The strong result from Q2 has meant that the firm is still on track to meet its full year EPS target, despite the reduced expectations for the current quarter. For the 2020 full year, management narrowed its adjusted EPS range, with the midpoint of its guidance being equal to its previously guided range. It now expects full year adjusted EPS of between $3.27-3.43 per share, against $3.20-3.50 per share from its earlier guidance.

However, net sales for the full year have been revised downwards, to $13.0-13.4 billion, against $13.3-13.7 billion previously. Like many big multinational firms, DuPont is not immune to foreign currency headwinds, and so a stronger dollar forced it to expect a further $200 million reduction in revenues for the full year.

Portfolio Repositioning

DuPont is in the middle of a transformation that began from its demerger from DowDuPont in 2019. The dissolution of the chemicals giant into three separate companies, enabled each to focus on different segments of the market. DuPont inherited the specialty chemicals business, which produces polymer composites, high performance materials, among other products – it was the lower volume, but higher margin and faster growing division of DowDuPont.

Post-demerger, it has been busy simplifying its portfolio and repositioning itself towards less cyclical markets. By sharpening its focus, it is hoping to maintain its innovation leadership, which ultimately underpins its competitive advantage. In turn, this should help DuPont’s top-line growth, operating EBITDA margins and cross-cycle earnings stability and, in the long term, unlock shareholder value too.

Chief Executive Officer Ed Breen, a well-known deal maker, is not shy from using M&A and divestitures to hasten and reinforce the transformation of DuPont. The company struck a deal to acquire Rogers for $5.2 billion back in November 2021, in an effort to increase its exposure to electric vehicles and semiconductors – two highly specialized fast growing end-markets where the company sees long-term secular growth.

DuPont portfolio initiatives rogers laird

DuPont 2022 Q2 Results Presentation

The Rogers transaction follows on from its acquisition of Laird Performance Materials for $2.3 billion earlier in 2021, which was another complementary fit with DuPont’s existing electronics portfolio. Synergies from the Laird deal are already coming through, with management identifying $63 million in savings from the merger and Laird having contributed $0.11 per share to earnings in Q2.

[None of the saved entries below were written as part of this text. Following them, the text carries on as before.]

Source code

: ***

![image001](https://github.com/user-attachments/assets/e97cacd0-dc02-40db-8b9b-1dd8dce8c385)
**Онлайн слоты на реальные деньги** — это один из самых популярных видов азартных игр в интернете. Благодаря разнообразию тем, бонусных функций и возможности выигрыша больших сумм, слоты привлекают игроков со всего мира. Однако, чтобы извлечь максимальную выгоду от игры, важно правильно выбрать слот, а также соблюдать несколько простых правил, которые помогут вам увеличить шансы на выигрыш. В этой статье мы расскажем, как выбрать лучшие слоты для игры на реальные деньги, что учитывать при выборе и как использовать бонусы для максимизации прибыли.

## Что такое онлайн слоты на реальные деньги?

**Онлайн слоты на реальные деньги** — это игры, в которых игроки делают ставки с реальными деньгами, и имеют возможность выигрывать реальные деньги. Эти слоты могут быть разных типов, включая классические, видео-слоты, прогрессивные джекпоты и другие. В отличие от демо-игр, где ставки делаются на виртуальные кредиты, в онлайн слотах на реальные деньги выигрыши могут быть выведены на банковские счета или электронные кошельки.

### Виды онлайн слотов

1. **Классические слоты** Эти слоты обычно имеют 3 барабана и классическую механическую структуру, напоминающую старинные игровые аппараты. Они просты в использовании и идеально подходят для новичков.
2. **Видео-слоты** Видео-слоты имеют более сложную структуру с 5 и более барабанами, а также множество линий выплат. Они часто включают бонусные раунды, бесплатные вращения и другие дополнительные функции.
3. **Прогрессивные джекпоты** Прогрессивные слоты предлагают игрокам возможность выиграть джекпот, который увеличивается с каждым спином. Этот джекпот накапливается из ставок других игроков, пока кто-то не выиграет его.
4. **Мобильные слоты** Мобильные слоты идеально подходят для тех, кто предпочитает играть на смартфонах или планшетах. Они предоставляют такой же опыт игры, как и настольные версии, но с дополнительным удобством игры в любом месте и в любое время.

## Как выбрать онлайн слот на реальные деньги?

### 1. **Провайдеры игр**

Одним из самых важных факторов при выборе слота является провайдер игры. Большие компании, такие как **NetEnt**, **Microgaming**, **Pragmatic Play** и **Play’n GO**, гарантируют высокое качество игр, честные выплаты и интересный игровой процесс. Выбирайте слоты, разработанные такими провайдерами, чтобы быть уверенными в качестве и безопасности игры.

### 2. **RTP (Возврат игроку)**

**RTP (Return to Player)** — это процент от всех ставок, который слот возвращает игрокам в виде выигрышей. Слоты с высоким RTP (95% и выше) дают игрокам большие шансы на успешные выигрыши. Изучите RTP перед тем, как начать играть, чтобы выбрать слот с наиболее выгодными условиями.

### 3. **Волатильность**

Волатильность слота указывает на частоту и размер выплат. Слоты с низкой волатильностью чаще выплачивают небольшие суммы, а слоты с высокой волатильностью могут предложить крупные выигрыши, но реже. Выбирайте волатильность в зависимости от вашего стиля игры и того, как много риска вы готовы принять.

Yet, DuPont remains on the lookout for a couple more targets, as it seeks further accretive and opportunistic bolt-on transactions that can enhance its market position. At the same time, DuPont intends to divest a substantial portion of its more cyclical mobility and materials business, as it seeks to refocus only on areas where it has the necessary scale to compete effectively against its rivals.

Final Thoughts

It would seem then that the Q3 guidance was mainly affected by a series of one-off factors rather than a deterioration of underlying demand. This is encouraging, because it shows that the longer-term fundamentals are intact.

The company has a wide economic moat that is underpinned by its innovation focus and entrenched market position. And although the macroeconomic environment remains uncertain, DuPont remains attractively positioned to benefit from secular growth trends in the changing economic landscape, particularly with respect to the adoption of IoT devices and electrical vehicles.